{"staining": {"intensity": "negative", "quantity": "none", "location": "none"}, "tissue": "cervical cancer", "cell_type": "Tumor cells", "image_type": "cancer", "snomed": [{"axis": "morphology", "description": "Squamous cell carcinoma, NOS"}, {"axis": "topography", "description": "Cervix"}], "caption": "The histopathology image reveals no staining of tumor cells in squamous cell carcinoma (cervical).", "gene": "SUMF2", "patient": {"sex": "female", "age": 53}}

----------------------------------------

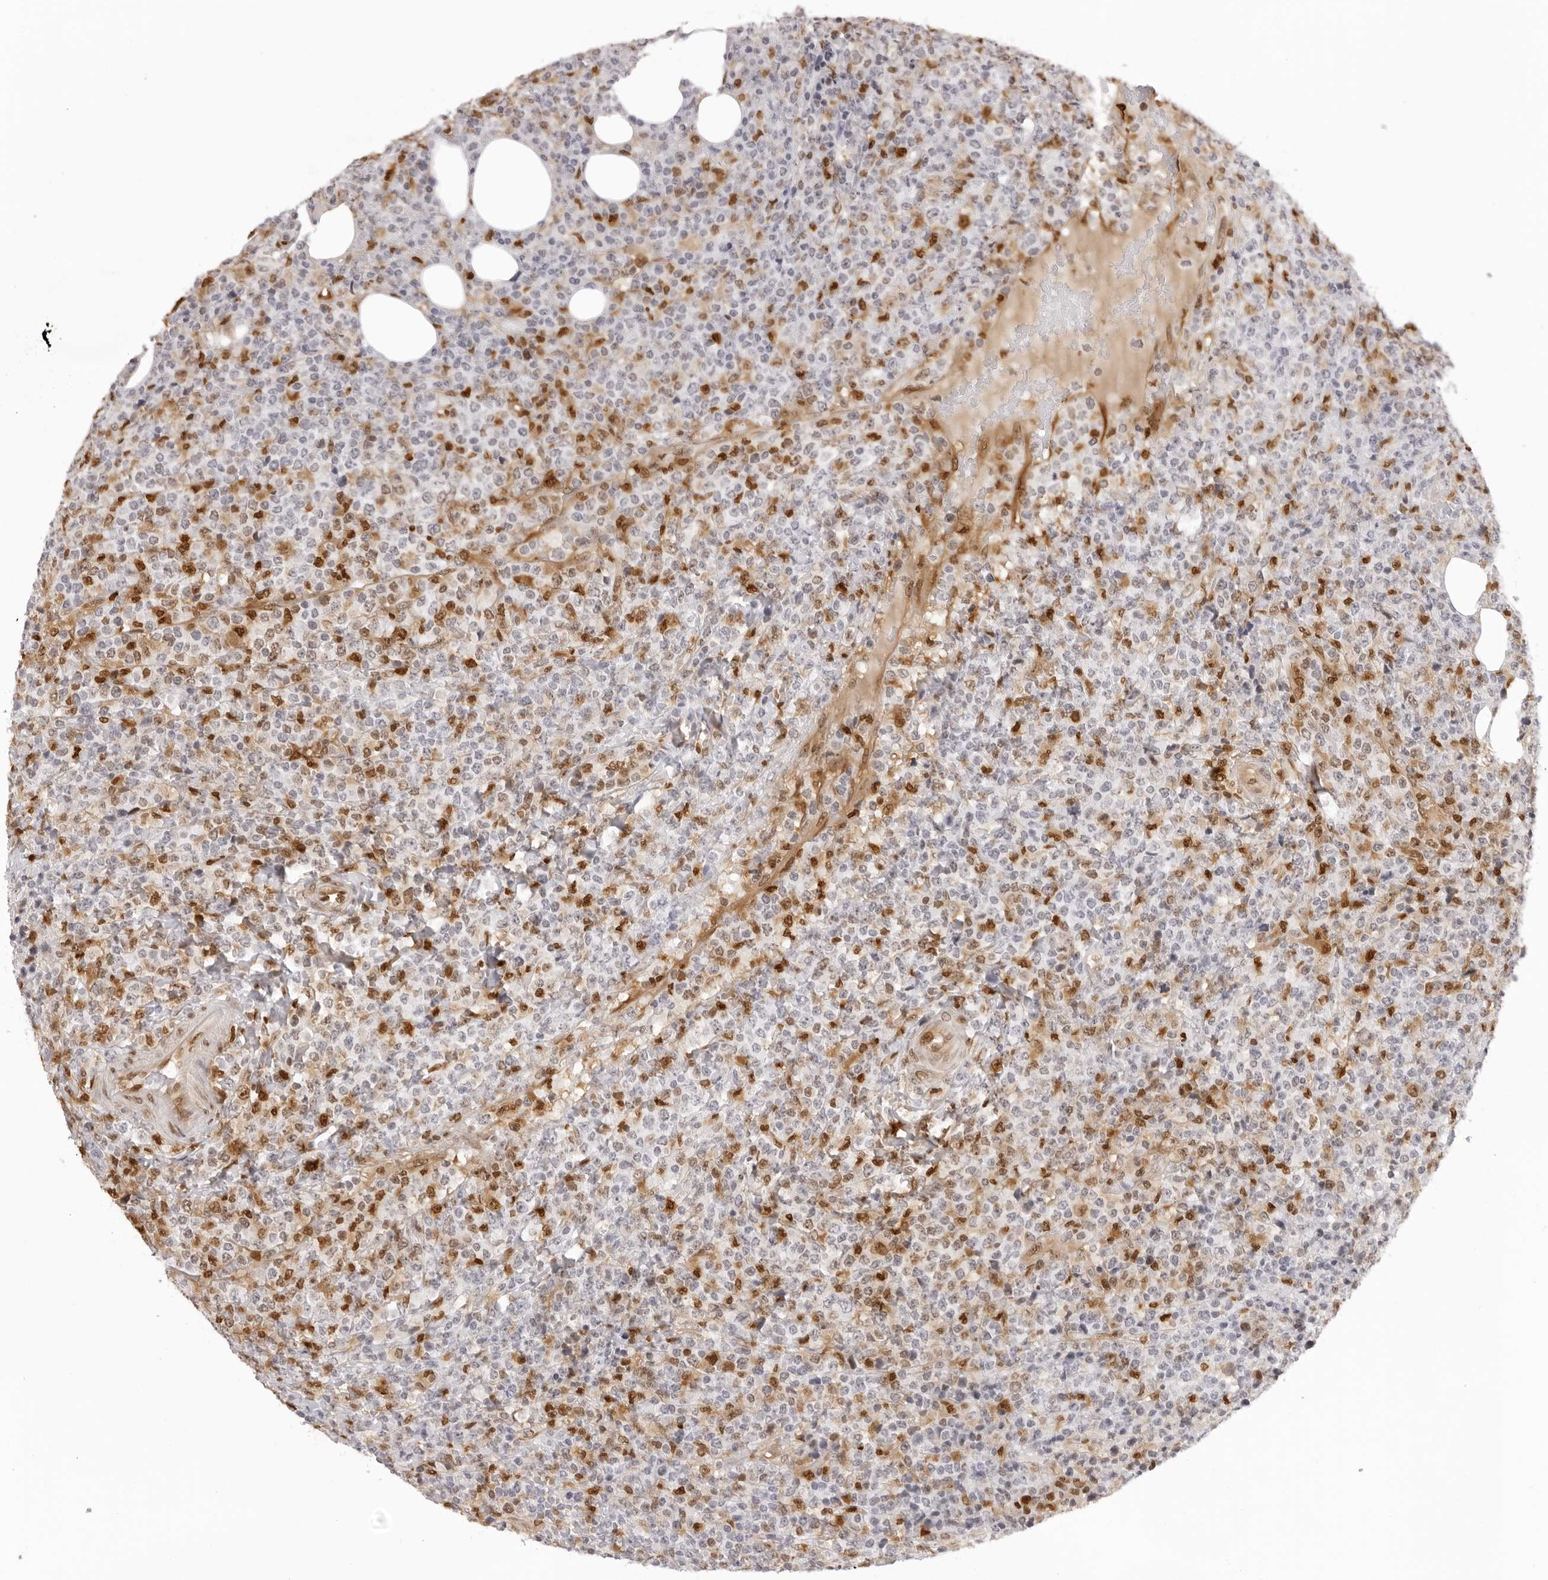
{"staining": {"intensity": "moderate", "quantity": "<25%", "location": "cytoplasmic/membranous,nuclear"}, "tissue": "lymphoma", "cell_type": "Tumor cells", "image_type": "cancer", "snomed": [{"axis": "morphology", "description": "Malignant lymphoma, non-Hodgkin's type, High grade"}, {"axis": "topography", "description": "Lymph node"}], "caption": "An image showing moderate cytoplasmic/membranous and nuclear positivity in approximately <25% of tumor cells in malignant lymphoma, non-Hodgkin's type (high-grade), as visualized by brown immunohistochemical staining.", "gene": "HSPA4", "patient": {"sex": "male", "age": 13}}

----------------------------------------

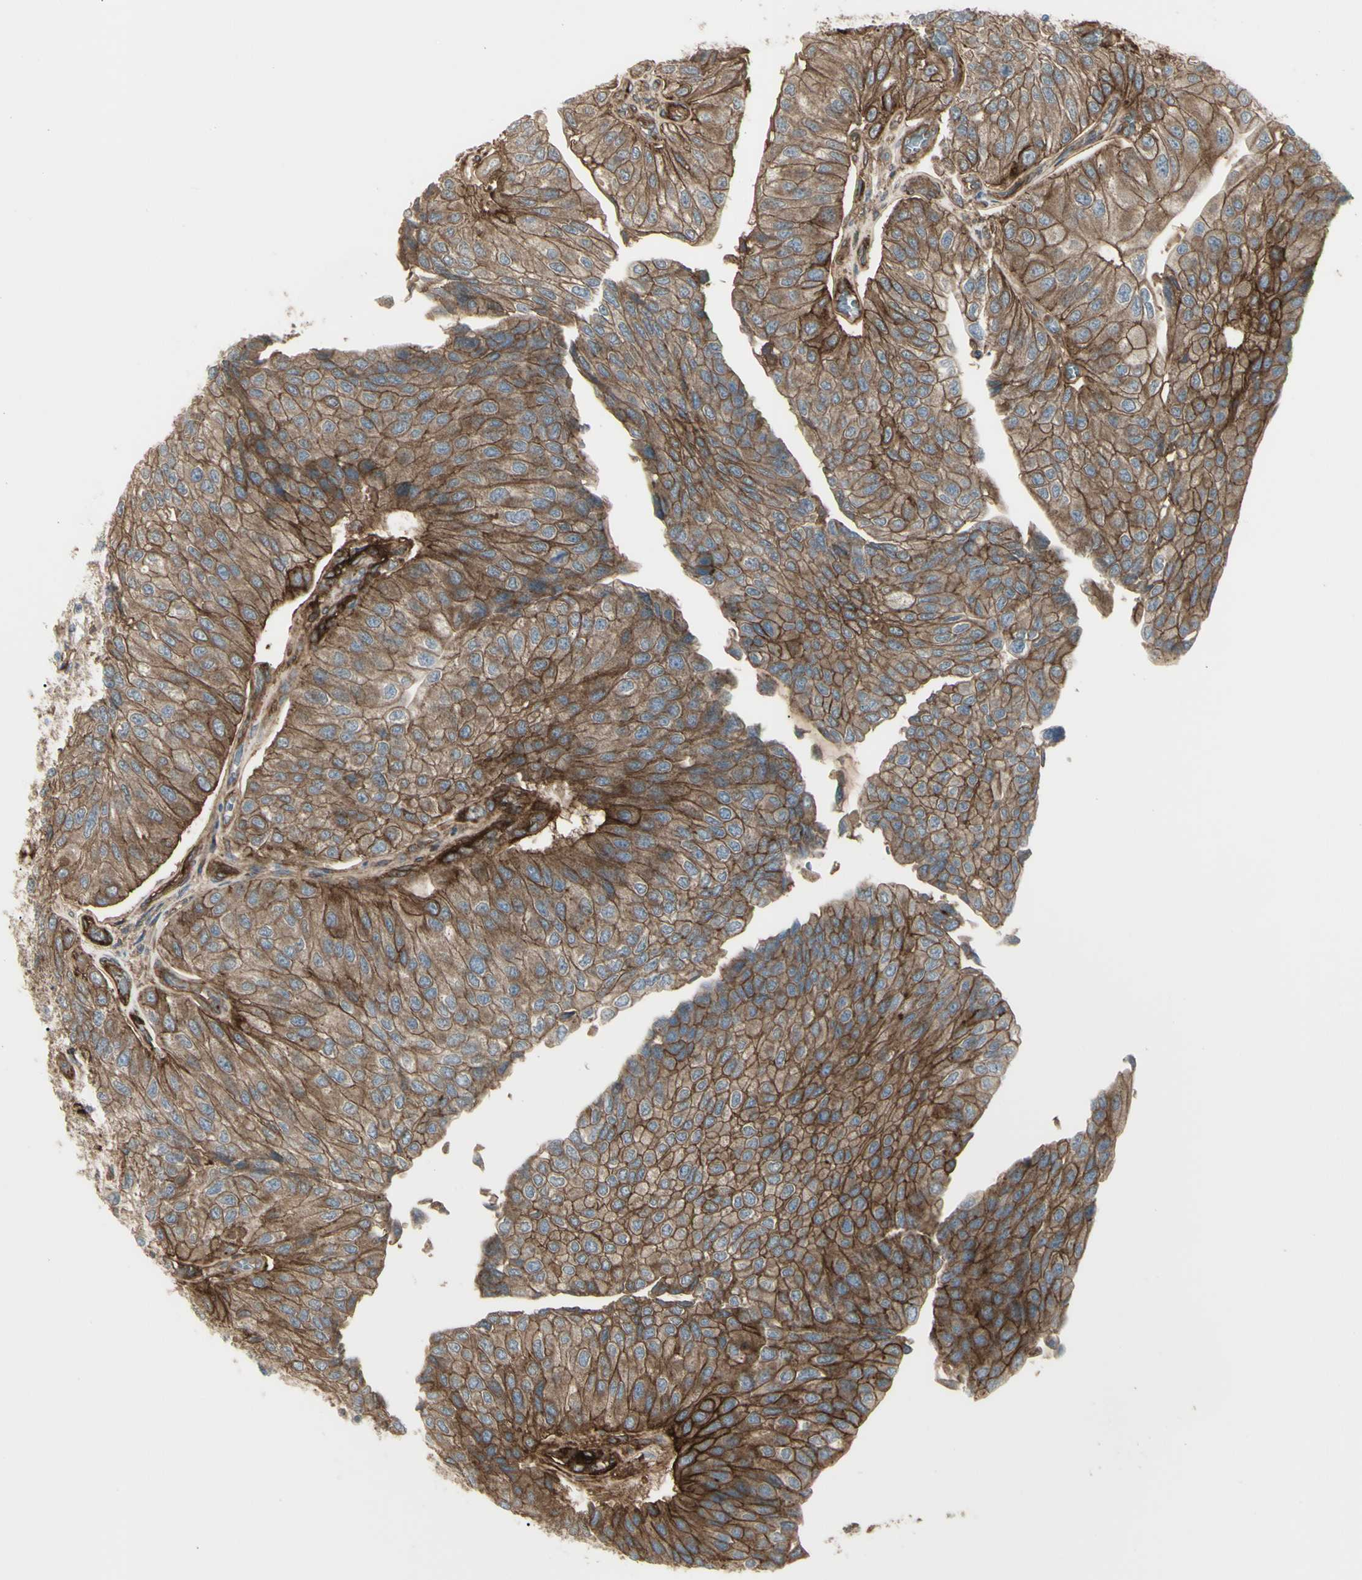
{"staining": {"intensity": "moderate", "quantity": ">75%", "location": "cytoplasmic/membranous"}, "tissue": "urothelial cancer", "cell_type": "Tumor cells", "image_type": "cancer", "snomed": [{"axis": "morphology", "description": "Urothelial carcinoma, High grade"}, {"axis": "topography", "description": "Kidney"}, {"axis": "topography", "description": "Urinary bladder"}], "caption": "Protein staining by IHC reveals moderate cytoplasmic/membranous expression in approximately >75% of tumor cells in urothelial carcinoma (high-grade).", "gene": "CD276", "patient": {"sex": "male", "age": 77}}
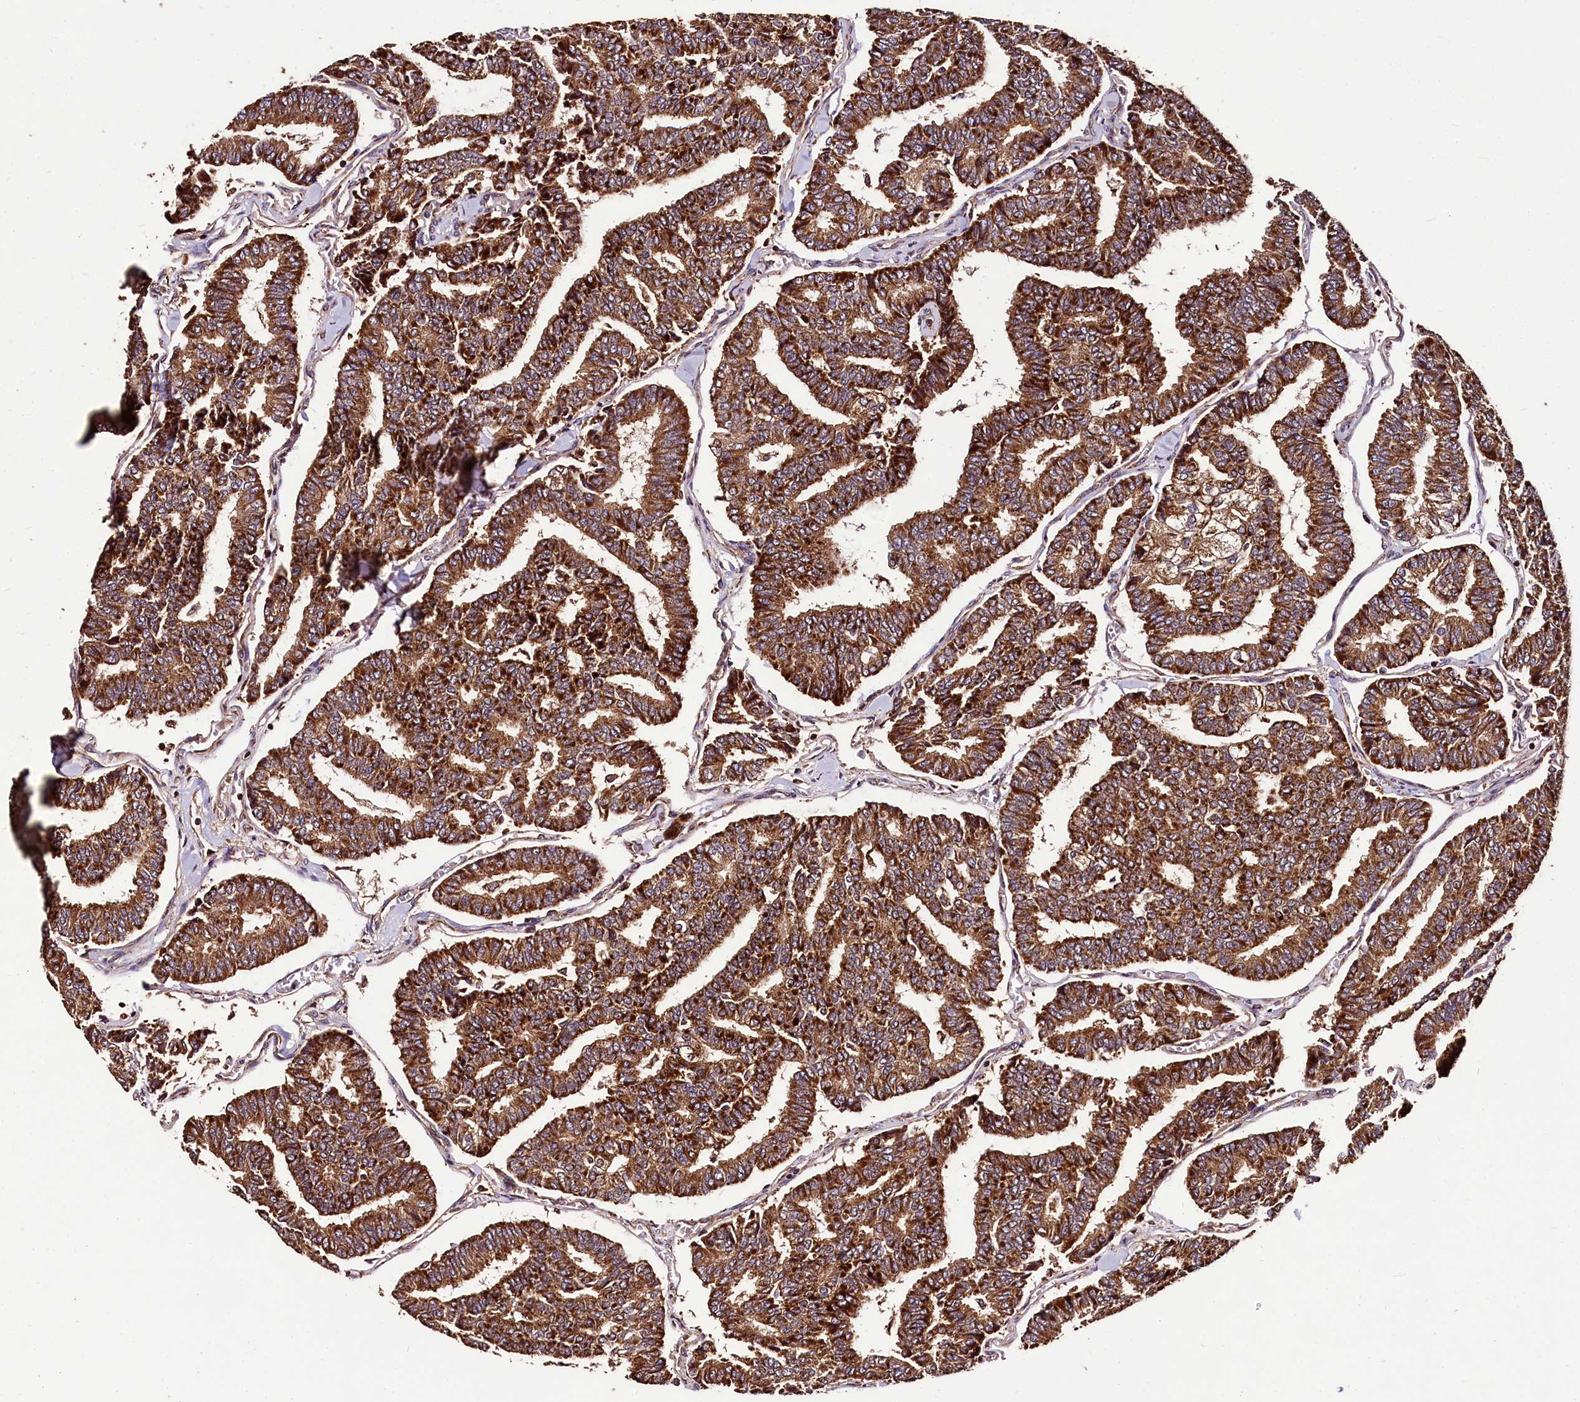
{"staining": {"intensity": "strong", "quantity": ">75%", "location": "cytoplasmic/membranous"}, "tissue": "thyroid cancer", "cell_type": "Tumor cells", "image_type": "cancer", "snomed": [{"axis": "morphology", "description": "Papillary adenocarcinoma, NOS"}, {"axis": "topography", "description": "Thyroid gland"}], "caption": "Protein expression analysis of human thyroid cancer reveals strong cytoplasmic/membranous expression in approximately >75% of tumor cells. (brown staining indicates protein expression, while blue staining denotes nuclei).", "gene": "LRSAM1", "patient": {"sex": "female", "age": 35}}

----------------------------------------

- _Exercise instructions_
Beginning at the line above that contains "staining by IHC" and going on through the line that contains "expression analysis of", please copy every line exactly, leaving the pictures out and adding nothing.

- _Response area_
{"staining": {"intensity": "moderate", "quantity": ">75%", "location": "cytoplasmic/membranous"}, "tissue": "urothelial cancer", "cell_type": "Tumor cells", "image_type": "cancer", "snomed": [{"axis": "morphology", "description": "Urothelial carcinoma, High grade"}, {"axis": "topography", "description": "Kidney"}, {"axis": "topography", "description": "Urinary bladder"}], "caption": "Protein staining by IHC reveals moderate cytoplasmic/membranous expression in approximately >75% of tumor cells in urothelial carcinoma (high-grade).", "gene": "CD276", "patient": {"sex": "male", "age": 77}}
{"staining": {"intensity": "strong", "quantity": ">75%", "location": "cytoplasmic/membranous"}, "tissue": "thyroid cancer", "cell_type": "Tumor cells", "image_type": "cancer", "snomed": [{"axis": "morphology", "description": "Papillary adenocarcinoma, NOS"}, {"axis": "topography", "description": "Thyroid gland"}], "caption": "Protein expression analysis of human thyroid cancer reveals strong cytoplasmic/membranous expression in approximately >75% of tumor cells. (brown staining indicates protein expression, while blue staining denotes nuclei).", "gene": "LRSAM1", "patient": {"sex": "female", "age": 35}}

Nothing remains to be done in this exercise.